To-do item. Among the entries below, one line contains "desenvolvimento social e" and another contains "na demanda por". Transcribe those two lines and every line between them, exactly.

⁂

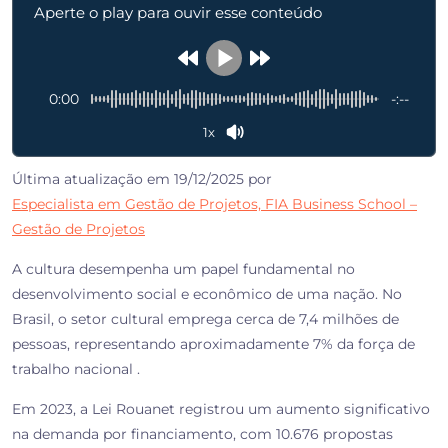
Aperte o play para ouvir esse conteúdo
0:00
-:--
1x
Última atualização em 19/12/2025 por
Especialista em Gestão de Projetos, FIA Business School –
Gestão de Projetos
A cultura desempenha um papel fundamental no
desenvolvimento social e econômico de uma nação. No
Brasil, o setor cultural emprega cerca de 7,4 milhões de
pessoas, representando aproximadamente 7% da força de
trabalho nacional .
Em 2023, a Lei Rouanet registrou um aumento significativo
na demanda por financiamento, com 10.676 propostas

⁂

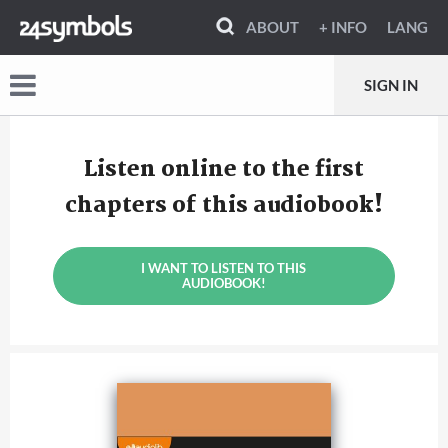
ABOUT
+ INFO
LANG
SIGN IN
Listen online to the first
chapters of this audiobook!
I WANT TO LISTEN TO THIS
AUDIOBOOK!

⁂

Task solution.
desenvolvimento social e econômico de uma nação. No
Brasil, o setor cultural emprega cerca de 7,4 milhões de
pessoas, representando aproximadamente 7% da força de
trabalho nacional .
Em 2023, a Lei Rouanet registrou um aumento significativo
na demanda por financiamento, com 10.676 propostas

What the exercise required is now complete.